Texte fourni —
★ ★ ★ ★ ★
Jésus alors commença à révéler le second aspect de son messianisme qui précisément n’aurait rien de triomphaliste, mais comporterait au contraire beaucoup d’humiliations et de souffrances allant jusqu’à la peine de mort, car « le Fils de l’homme n’est pas venu pour être servi mais pour servir et donner sa vie en rançon pour la multitude. » Saint Ignace a accueilli dans tout son être cette double révélation de l’identité de Jésus, le Fils de Dieu qui pour nous s’est fait homme et qui a parcouru par amour un chemin de souffrances et d’humiliations. Saint Ignace appelle Jésus « l’Eternel Seigneur de toutes les choses » et il reconnaît en même temps que Jésus a été outragé et a souffert pour nos péchés. A cet amour extrême, saint Ignace veut répondre par une folie d’amour, qui lui fait dire au Christ : « Je veux et je désire, et c’est ma décision déterminée […] vous imiter en endurant tous les outrages, tout blâme et toute pauvreté aussi bien effective que spirituelle, si votre très sainte Majesté veut me choisir et me recevoir en cette vie et en cet état 6. »

Saint Ignace n’a pas été moins attentif au troisième aspect de ce texte, c’est-à-dire à l’annonce de la fondation de l’Eglise par le Christ sur la personne de Pierre. « Tu es Pierre et sur cette pierre je bâtirai mon Eglise. » La traduction française de cette phrase a, sur le texte grec et sur la traduction latine, l’avantage de correspondre plus fidèlement à la phrase araméenne prononcée par Jésus, laquelle employait exactement le même mot pour le nom de Pierre et pour celui de la pierre, alors que le grec et le latin ont deux formes différentes, ce qui a donné lieu à des interprétations erronées, déjà chez saint Augustin. Le nom araméen donné par Jésus à son apôtre nous est indiqué dans le quatrième évangile et dans plusieurs passages des lettres de saint Paul. Ce nom est Kefa, mot qui signifie le roc. Jésus a fait de Simon un roc. « Tu es un roc et sur ce roc je bâtirai mon Eglise. » C’est bien sur la personne de Pierre et non simplement sur la foi exprimée par lui que Jésus annonce qu’il fondera son Eglise.

Saint Ignace était dévot de saint Pierre déjà avant sa conversion ; il a attribué alors à l’intercession de saint Pierre le rétablissement de sa santé, un 29 juin, à un moment où il était entre la vie et la mort 7. Par la suite, saint Ignace s’est lié lui-même et ses compagnons au Souverain Pontife, successeur de saint Pierre. Il est venu à Rome avec eux pour se mettre à la disposition du Pape et, dans la formule de la fondation de la Compagnie, il a fixé l’orientation de celle-ci en disant qu’elle voulait « combattre pour Dieu sous l’étendard de la croix et servir le seul Seigneur et l’Eglise son épouse sous le Pontife Romain, vicaire du Christ sur la terre ». En cela saint Ignace s’est montré très cohérent avec l’Evangile.
★ ★ ★ ★ ★
Enregistrements —
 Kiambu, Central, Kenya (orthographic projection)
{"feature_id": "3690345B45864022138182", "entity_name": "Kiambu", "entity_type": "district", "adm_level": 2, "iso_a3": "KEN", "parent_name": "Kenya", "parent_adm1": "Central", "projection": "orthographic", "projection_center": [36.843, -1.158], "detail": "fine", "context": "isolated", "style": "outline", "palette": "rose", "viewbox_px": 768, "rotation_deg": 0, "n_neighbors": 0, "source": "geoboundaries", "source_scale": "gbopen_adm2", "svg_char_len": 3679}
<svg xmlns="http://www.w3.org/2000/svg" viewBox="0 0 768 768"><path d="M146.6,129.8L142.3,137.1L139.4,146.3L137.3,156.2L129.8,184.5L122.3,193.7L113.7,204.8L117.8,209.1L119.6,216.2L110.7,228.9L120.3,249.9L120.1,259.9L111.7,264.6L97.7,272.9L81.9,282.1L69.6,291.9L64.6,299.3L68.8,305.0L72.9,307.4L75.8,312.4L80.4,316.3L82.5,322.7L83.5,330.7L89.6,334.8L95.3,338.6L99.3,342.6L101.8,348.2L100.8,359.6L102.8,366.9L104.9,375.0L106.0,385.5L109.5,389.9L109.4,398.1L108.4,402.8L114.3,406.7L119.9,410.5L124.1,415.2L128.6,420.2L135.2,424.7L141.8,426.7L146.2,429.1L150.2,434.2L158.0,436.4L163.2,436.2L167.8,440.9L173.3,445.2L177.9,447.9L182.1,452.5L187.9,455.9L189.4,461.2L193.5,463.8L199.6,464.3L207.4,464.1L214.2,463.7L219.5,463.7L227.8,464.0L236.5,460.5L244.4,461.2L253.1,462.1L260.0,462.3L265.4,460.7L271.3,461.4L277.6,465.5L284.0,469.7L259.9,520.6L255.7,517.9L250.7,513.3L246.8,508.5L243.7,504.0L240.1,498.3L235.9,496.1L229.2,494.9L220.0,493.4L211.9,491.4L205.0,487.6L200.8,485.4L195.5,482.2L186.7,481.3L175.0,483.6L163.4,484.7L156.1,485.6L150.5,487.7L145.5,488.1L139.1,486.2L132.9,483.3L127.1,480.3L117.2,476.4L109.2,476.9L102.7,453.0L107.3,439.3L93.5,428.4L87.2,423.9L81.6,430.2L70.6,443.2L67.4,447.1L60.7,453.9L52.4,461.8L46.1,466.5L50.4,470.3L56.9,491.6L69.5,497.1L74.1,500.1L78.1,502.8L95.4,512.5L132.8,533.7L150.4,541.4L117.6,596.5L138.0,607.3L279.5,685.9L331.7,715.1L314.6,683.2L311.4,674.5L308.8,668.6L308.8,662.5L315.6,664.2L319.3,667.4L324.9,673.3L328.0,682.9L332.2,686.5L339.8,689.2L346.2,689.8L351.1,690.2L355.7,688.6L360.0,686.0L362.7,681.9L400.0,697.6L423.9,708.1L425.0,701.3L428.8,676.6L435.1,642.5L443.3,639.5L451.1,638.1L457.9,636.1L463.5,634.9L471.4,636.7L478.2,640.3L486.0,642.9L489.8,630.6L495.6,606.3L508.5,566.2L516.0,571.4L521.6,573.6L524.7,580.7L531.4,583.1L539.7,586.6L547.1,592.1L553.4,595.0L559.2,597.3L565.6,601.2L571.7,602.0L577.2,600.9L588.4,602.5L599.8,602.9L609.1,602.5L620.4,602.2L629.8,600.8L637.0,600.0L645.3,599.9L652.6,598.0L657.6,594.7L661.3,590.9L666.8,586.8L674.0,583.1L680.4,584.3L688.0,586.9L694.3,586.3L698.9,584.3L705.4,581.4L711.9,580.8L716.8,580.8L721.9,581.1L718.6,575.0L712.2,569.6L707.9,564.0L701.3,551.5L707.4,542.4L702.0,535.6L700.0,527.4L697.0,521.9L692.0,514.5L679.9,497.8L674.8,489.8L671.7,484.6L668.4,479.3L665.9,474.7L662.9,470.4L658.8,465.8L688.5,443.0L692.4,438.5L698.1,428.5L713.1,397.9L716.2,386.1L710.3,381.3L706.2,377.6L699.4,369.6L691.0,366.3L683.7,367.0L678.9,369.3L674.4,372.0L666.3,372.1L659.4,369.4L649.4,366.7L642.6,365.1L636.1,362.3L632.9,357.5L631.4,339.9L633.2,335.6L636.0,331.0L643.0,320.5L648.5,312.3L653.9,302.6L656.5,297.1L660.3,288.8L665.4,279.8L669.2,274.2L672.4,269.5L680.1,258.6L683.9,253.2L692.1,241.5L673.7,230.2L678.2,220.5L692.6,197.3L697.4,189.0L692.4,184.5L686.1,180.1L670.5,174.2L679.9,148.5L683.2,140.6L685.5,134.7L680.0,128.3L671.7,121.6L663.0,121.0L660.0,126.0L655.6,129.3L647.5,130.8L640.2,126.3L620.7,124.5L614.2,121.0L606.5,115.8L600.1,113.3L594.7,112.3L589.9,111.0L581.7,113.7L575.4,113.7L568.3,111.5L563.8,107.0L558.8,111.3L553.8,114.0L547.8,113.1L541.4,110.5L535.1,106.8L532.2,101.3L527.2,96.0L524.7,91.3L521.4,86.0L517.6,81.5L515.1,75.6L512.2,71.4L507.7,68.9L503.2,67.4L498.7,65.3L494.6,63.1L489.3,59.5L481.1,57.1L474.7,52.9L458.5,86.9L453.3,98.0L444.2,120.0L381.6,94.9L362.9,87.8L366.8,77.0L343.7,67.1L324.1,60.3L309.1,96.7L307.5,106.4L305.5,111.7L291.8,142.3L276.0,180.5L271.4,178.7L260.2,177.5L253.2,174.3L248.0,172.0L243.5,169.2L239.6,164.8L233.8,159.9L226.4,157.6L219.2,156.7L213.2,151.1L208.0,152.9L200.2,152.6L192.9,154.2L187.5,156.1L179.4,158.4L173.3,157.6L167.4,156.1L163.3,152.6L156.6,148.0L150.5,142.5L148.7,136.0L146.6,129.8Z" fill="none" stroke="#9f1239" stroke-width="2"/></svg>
★ ★ ★ ★ ★
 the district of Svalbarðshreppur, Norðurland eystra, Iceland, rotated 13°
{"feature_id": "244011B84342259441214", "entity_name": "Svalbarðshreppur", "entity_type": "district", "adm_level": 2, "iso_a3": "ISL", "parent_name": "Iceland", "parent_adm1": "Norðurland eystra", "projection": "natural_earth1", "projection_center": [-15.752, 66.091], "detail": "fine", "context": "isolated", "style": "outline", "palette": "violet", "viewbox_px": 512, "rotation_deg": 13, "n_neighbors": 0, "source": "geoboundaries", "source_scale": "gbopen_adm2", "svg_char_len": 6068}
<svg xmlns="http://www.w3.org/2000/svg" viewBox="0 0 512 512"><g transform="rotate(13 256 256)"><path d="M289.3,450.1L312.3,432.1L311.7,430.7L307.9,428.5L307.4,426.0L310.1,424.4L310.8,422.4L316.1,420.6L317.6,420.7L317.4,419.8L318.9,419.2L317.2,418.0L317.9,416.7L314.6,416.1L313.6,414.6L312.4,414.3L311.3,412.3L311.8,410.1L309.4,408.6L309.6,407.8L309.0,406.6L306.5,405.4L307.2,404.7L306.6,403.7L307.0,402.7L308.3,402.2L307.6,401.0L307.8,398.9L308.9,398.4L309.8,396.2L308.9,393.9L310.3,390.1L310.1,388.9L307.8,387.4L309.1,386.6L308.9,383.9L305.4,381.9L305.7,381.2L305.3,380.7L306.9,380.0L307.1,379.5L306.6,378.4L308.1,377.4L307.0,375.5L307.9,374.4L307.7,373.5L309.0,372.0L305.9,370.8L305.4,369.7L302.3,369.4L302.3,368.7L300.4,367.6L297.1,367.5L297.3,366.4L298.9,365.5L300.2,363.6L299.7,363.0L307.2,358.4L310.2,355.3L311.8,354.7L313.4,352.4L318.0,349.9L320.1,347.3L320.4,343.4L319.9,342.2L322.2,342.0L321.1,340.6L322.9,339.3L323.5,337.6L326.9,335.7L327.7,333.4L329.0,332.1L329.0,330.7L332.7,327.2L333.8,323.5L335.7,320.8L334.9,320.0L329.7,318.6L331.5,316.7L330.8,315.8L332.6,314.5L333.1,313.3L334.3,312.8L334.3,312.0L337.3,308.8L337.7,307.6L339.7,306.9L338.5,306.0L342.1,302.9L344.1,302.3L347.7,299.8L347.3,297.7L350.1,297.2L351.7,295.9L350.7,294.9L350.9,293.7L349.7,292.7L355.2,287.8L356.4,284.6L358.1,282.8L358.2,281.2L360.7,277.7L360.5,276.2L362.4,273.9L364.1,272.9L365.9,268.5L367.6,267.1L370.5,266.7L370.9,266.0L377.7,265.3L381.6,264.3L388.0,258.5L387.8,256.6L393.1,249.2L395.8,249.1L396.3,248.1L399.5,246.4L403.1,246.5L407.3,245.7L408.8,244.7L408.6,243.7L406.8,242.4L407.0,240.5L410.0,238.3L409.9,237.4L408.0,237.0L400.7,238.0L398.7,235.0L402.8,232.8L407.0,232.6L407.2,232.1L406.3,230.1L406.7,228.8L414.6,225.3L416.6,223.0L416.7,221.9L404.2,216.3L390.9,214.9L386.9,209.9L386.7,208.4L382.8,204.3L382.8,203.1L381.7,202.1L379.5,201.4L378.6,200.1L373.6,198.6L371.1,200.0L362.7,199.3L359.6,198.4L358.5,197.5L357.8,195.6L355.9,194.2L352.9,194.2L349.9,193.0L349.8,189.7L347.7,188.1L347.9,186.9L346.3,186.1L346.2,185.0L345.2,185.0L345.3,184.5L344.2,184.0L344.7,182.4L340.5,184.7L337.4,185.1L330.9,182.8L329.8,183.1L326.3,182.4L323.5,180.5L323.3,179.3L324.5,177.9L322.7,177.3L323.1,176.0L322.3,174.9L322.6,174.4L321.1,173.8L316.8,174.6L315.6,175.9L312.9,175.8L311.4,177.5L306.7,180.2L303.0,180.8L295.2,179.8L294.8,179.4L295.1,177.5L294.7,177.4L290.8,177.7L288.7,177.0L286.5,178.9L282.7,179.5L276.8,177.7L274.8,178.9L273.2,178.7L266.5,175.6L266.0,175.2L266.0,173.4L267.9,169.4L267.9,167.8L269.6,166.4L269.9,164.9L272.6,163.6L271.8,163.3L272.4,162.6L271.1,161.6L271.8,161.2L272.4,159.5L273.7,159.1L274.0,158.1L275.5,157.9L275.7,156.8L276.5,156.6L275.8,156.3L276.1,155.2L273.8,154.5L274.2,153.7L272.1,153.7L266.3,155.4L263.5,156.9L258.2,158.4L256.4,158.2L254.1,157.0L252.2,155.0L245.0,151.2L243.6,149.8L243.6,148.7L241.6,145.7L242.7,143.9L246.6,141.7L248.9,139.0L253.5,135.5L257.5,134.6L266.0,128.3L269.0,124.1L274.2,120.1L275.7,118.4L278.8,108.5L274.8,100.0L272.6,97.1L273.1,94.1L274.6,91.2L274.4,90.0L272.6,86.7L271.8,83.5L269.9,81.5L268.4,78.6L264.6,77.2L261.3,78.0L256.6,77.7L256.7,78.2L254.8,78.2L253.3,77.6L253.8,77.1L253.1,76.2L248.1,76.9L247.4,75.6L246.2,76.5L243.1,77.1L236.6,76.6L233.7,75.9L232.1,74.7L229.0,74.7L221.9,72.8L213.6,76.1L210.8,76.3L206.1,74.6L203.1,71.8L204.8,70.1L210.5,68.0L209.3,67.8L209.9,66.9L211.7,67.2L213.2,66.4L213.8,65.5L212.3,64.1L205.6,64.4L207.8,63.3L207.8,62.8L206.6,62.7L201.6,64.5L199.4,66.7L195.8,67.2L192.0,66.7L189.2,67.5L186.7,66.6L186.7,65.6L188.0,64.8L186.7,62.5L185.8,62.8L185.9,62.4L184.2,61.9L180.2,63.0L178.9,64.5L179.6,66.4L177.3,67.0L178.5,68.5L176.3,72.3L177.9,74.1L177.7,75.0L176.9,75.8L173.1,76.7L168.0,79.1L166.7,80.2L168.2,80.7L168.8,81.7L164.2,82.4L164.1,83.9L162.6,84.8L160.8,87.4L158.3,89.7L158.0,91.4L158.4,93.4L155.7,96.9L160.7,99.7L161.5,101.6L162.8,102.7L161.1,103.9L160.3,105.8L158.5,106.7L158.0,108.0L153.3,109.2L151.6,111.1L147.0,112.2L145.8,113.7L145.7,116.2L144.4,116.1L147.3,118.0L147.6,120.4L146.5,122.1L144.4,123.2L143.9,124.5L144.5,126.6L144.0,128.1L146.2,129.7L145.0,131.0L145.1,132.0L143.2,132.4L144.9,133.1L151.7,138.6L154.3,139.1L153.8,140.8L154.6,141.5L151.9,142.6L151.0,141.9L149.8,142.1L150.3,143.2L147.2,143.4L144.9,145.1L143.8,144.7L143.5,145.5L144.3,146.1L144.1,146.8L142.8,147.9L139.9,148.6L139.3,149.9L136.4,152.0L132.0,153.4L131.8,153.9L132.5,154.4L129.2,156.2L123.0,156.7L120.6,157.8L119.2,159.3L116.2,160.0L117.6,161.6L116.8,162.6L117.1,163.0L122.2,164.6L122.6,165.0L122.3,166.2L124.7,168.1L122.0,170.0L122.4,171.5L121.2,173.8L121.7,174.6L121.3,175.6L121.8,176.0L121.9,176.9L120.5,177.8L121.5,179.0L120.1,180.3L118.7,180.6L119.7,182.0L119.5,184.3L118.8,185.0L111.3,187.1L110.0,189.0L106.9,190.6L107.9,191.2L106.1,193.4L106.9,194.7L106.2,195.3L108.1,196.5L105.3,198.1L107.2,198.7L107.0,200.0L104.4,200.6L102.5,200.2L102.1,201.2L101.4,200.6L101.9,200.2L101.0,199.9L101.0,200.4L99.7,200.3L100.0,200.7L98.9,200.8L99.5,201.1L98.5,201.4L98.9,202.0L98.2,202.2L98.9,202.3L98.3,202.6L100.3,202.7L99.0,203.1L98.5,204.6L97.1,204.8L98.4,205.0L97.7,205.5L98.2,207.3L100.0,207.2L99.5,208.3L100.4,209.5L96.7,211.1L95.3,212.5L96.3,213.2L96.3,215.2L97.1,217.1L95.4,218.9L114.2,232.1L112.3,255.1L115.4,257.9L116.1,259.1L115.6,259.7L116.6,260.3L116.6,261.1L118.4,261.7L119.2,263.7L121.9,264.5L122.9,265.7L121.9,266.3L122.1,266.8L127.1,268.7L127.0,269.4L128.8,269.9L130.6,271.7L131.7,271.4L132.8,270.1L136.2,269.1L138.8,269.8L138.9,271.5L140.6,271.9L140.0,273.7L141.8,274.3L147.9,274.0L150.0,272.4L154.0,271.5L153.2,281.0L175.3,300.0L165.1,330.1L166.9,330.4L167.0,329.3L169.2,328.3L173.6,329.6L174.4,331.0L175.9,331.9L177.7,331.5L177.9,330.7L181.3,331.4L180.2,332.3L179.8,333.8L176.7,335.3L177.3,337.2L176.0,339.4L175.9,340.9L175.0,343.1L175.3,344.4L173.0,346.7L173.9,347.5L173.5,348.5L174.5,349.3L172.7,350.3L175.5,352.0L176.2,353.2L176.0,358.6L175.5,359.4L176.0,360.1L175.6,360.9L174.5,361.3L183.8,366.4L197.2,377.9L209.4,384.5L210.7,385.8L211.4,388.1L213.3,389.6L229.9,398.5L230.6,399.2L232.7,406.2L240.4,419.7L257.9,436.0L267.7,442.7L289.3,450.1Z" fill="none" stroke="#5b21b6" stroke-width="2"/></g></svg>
★ ★ ★ ★ ★
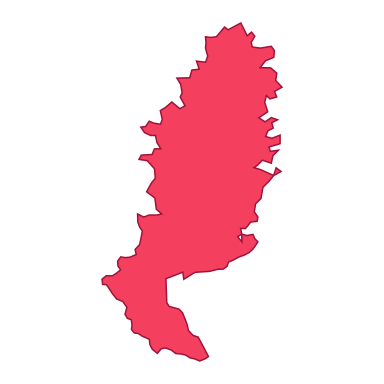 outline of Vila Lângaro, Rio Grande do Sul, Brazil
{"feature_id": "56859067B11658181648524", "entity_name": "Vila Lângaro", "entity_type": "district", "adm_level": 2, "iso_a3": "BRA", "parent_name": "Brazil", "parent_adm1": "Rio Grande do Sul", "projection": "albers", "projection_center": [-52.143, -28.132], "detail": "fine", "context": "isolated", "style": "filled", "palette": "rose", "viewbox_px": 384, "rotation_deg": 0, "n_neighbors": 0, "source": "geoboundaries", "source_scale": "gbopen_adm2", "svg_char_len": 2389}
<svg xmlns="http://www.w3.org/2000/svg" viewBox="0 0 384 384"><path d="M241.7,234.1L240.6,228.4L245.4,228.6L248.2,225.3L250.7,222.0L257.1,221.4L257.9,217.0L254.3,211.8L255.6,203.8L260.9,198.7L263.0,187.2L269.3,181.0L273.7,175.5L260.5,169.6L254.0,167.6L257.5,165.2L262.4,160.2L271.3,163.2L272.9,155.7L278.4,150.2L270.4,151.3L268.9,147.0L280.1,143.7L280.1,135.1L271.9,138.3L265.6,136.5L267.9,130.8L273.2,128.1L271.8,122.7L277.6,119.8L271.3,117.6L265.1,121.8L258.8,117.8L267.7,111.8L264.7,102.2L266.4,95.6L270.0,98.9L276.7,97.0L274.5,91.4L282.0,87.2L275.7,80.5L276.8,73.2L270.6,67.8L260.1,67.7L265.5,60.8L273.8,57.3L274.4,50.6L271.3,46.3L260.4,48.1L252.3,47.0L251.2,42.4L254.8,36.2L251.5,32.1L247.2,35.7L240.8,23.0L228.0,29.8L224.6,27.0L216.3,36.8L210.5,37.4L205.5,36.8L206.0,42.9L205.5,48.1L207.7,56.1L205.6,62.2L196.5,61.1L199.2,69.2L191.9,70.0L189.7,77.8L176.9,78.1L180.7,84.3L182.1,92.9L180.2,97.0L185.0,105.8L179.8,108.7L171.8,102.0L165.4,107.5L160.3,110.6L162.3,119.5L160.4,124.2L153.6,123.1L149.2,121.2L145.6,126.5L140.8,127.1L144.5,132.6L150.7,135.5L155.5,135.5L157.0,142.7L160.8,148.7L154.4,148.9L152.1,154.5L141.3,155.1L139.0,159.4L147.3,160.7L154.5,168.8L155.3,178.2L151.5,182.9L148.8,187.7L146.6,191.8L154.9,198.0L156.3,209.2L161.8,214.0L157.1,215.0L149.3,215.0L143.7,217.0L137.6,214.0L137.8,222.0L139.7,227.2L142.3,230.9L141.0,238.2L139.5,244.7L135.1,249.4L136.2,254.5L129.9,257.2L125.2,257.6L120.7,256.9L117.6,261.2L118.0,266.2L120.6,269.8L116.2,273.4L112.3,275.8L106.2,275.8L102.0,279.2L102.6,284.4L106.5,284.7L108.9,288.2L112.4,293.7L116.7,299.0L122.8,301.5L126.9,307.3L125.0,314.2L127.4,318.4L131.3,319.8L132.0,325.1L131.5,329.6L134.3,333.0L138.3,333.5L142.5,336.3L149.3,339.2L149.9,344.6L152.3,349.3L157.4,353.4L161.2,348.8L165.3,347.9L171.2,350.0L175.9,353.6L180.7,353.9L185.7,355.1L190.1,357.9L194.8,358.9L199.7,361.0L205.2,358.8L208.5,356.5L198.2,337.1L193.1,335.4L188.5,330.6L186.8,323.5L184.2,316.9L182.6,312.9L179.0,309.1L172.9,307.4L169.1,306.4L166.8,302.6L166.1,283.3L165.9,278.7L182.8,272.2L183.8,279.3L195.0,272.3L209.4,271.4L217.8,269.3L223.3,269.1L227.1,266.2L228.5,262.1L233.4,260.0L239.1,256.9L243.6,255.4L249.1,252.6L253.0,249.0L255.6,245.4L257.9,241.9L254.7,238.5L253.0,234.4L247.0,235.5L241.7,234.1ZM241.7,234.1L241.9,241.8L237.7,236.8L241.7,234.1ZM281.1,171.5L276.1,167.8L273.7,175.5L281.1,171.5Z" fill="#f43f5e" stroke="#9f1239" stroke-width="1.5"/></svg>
★ ★ ★ ★ ★
Actions à réaliser —
**1.** Repérez dans les enregistrements chaque ligne qui contient la chaîne « eystra » et recopiez-la ; la casse compte.
**2.** Poursuivez le texte sur saint Ignace et saint Pierre à partir de sa dernière phrase.

Réponses attendues —
**1.**
 the district of Svalbarðshreppur, Norðurland eystra, Iceland, rotated 13°
{"feature_id": "244011B84342259441214", "entity_name": "Svalbarðshreppur", "entity_type": "district", "adm_level": 2, "iso_a3": "ISL", "parent_name": "Iceland", "parent_adm1": "Norðurland eystra", "projection": "natural_earth1", "projection_center": [-15.752, 66.091], "detail": "fine", "context": "isolated", "style": "outline", "palette": "violet", "viewbox_px": 512, "rotation_deg": 13, "n_neighbors": 0, "source": "geoboundaries", "source_scale": "gbopen_adm2", "svg_char_len": 6068}

**2.**
Il me reste à commenter brièvement la deuxième lecture, ce texte très riche de la lettre aux Ephésiens, que nous pouvons entendre comme pris à son compte par saint Ignace pour nous l’adresser à nous aujourd’hui.
« Je tombe à genoux devant le Père qui est la source de toute paternité au ciel et sur la terre, lui qui est si riche en gloire » : à ces paroles correspond le profond respect souvent exprimé par saint Ignace envers « la Majesté divine ». « Qu’il vous donne la puissance par son Esprit pour rendre fort l’homme intérieur » : les Exercices Spirituels de saint Ignace ont exactement ce but, accueillir la force de l’Esprit Saint pour être capable de « se vaincre soi-même et ordonner sa vie sans se décider par aucun attachement qui soit désordonné ». « Que le Christ habite en vos cœurs par la foi » : en ce sens saint Ignace indique comme grâce à demander dans la deuxième semaine des Exercices « une connaissance intérieure du Seigneur qui pour moi s’est fait homme » ; cette connaissance intérieure a comme finalité la croissance dans l’amour et dans la générosité à servir, « restez enracinés dans l’amour, établis dans l’amour » ; les Exercices se terminent par une « contemplation pour obtenir l’amour », et cela dans toutes ses dimensions, « la largeur, la longueur, la hauteur, la profondeur, connaître l’amour du Christ qui surpasse toute connaissance et être comblés de la plénitude de Dieu ».

Le passage de la Lettre aux Ephésiens se termine par une solennelle doxologie : « Gloire à celui qui a le pouvoir de réaliser en nous par sa puissance infiniment plus que nous ne pouvons demander ou même imaginer, gloire à lui dans l’Eglise et dans le Christ Jésus. » L’orientation vers la gloire de Dieu est fondamentale dans la pensée et la vie d’Ignace. La devise qu’il nous a donnée en témoigne : Ad majorem Dei gloriam, toujours chercher ce qui contribue à glorifier Dieu davantage, cela se fait en accueillant et en manifestant toujours mieux son amour, car « Dieu est amour » et sa gloire est la gloire d’aimer. Pour saint Ignace, le moyen principal pour glorifier Dieu était d’ « aider les âmes », les aider à le connaître, à l’aimer, à le servir. « Le désir d’aider les âmes », saint Ignace l’a ressenti « déjà à Loyola, mais c’est à Manrèse qu’il a pris consistance et qu’il est devenu l’objectif de sa vie […] motivant toutes ses décisions. » En cette célébration eucharistique, glorifions Dieu tout d’abord en le remerciant de toutes les grâces spirituelles et apostoliques dont il a comblé notre Père saint Ignace et dont la fécondité continue à se manifester ; glorifions Dieu aussi en nous mettant toujours mieux à l’école de saint Ignace par une vie de docilité généreuse à l’Esprit Saint, d’union personnelle au Cœur du Christ et de dévouement total à son œuvre pour le salut du monde.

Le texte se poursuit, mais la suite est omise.